### Reading text

◇ ◇ ◇ ◇ ◇ ◇ ◇

WordPress Page vs Post

When To Use WordPress Page vs Post

WordPress Page vs Post is one of the first questions most new WordPress users ask. You will use posts for most of your content. However, every WordPress website does have pages.

In this post I will cover the differences between WordPress pages and posts, as well as when to use each.

The difference between pages and posts in WordPress

WordPress pages do not have a publish date and are meant for content that is timeless or doesn’t change. It is content you want site visitors to see regardless of when they visit your site.

WordPress posts have a publish date and are displayed on your blog posts page in reverse chronological order. They are your blog’s regularly published content. Posts will make up the majority of the content on your site.


  • Can’t be categorized
  • Don’t have a comments section
  • Don’t have author details
  • Are not published in your RSS feed
  • Have templates


  • Can be categorized
  • Can have a comments section
  • Have author details
  • Are published in your RSS feed
  • Have custom formats

When to use pages

You want to use pages when the content is static. Meaning the information doesn’t change or doesn’t change often. For example almost every website has an About and Contact page. You wouldn’t want those to be posts because they are relevant to every visitor no matter when they are on your site.

Examples of pages you may have in WordPress:

  • About
  • Contact
  • Disclaimer
  • Privacy policy
  • Products
  • Start here
  • Services
  • Terms of service

When to use posts

You will want to use posts for the rest of your content. Anything that is timely should definitely be a post in WordPress. Posts also can be organized by tag or category unlike pages. They also are assigned to an author (which can be displayed publicly or not). Your site’s users can view all the posts based on a specific category, tag or author.

◇ ◇ ◇ ◇ ◇ ◇ ◇

[Chart interpretation exercises]
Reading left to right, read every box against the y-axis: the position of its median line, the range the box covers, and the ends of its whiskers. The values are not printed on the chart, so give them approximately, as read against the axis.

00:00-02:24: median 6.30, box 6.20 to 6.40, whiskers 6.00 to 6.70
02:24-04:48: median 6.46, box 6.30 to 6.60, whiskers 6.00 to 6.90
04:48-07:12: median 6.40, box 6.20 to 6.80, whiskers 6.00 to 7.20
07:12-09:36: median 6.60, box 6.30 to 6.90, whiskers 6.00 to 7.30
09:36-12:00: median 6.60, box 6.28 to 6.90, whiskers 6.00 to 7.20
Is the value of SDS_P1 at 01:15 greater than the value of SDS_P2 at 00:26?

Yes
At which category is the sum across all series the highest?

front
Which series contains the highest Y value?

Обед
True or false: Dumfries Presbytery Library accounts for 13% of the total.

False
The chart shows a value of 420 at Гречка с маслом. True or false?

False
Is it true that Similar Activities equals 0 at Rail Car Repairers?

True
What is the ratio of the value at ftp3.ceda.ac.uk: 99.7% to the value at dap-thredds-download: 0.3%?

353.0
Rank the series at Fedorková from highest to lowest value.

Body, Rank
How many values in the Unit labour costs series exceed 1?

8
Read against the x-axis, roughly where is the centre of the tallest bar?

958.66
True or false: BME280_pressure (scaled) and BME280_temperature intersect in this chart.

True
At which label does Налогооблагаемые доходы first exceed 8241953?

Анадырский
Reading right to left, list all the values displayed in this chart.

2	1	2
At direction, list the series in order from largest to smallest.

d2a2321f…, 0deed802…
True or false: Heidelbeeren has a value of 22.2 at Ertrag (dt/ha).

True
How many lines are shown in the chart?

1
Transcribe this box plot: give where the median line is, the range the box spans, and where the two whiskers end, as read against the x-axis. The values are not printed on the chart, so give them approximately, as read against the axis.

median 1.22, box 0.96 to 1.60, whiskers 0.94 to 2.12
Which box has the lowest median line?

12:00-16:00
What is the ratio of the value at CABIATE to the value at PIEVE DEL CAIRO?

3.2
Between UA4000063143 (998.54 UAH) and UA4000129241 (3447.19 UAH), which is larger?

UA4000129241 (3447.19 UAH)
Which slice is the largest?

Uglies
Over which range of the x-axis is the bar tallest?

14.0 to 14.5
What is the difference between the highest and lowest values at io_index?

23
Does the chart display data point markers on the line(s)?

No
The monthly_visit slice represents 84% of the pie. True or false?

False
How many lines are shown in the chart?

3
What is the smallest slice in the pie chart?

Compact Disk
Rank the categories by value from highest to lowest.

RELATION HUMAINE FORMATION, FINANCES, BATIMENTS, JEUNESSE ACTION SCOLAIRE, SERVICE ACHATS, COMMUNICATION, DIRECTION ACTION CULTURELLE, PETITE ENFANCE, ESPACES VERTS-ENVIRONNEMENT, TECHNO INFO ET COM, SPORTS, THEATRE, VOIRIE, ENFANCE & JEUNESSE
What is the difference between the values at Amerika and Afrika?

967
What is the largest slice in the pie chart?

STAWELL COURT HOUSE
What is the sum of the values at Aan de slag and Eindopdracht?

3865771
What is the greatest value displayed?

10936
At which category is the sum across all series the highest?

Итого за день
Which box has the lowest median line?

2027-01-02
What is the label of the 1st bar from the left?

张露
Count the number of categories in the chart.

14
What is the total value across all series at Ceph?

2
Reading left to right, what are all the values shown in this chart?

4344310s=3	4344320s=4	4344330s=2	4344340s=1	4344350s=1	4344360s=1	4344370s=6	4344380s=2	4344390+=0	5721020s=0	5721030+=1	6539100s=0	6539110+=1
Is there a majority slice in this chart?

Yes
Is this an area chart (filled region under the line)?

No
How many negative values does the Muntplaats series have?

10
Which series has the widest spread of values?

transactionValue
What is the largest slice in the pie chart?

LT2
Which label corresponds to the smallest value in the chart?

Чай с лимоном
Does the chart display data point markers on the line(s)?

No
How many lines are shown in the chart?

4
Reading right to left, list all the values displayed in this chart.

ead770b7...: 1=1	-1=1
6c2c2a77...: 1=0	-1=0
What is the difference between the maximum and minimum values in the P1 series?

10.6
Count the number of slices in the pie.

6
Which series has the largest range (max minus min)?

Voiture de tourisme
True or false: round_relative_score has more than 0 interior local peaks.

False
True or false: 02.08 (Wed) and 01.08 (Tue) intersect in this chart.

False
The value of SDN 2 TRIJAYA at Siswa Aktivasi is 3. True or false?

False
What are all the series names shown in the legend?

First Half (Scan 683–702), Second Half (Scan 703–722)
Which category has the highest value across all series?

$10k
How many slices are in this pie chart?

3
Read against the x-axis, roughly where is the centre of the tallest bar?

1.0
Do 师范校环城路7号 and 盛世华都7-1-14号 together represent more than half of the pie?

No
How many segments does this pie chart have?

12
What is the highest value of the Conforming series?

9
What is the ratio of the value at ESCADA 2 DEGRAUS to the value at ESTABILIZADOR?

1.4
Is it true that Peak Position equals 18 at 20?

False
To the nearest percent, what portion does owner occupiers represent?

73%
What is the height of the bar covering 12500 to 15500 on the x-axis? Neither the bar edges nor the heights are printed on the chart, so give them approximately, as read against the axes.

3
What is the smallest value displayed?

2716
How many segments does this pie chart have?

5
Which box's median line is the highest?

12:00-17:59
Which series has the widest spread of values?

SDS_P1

◇ ◇ ◇ ◇ ◇ ◇ ◇

### Problem statement
According to the text on WordPress pages and posts, in what order are posts displayed on the blog posts page?

### Expected answer
Reverse chronological order.